Brisard noted Claudia has been on the front lines throughout the COVID-19 pandemic.

“She has put herself and her family at risk of contracting COVID for three years to help keep Canadians safe,” Brisard said.

Zamorano told her story at a media event held in Sapperton in August to raise awareness of the family’s plight.

“I like my job; I do it with joy,” she said at the time. “We are short of staff, so if I can help the patient and the nurse, then I will.”

Sanctuary Health, a migrant justice advocacy group, has also been working on behalf of Zamorano and her family.

“The federal government prides itself as being compassionate and welcoming of immigrants,” spokesperson Omar Chu said in a press release. “And yet, this December, six days before Christmas, we’ll be deporting a health-care worker, her daughter — who has only ever known the Canadian school system — and their family back to Mexico, where their safety is at risk. It doesn’t make any sense.”

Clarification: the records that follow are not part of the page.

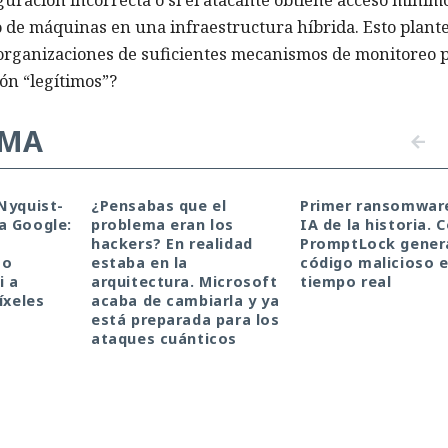
to de máquinas en una infraestructura híbrida. Esto plant
 organizaciones de suficientes mecanismos de monitoreo 
ión “legítimos”?
EMA
Nyquist-
¿Pensabas que el
Primer ransomwar
a Google:
problema eran los
IA de la historia.
hackers? En realidad
PromptLock gener
mo
estaba en la
código malicioso 
i a
arquitectura. Microsoft
tiempo real
íxeles
acaba de cambiarla y ya
está preparada para los
ataques cuánticos
s del desastre: Microso
rsionadores en el último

The issue came back into the news this week when health ministers from across Canada gathered in Vancouver to discuss health-care staffing shortages — a meeting that fizzled after the ministers left Tuesday without assurances of more federal funding. The HEU took the opportunity to shine a light on the challenges facing health-care workers like Zamorano.

Meanwhile, a grassroots campaign by Sanctuary Health to put pressure on Immigration Minister Sean Fraser continues. A letter-writing campaign is continuing, with 1,305 letters sent as of this posting.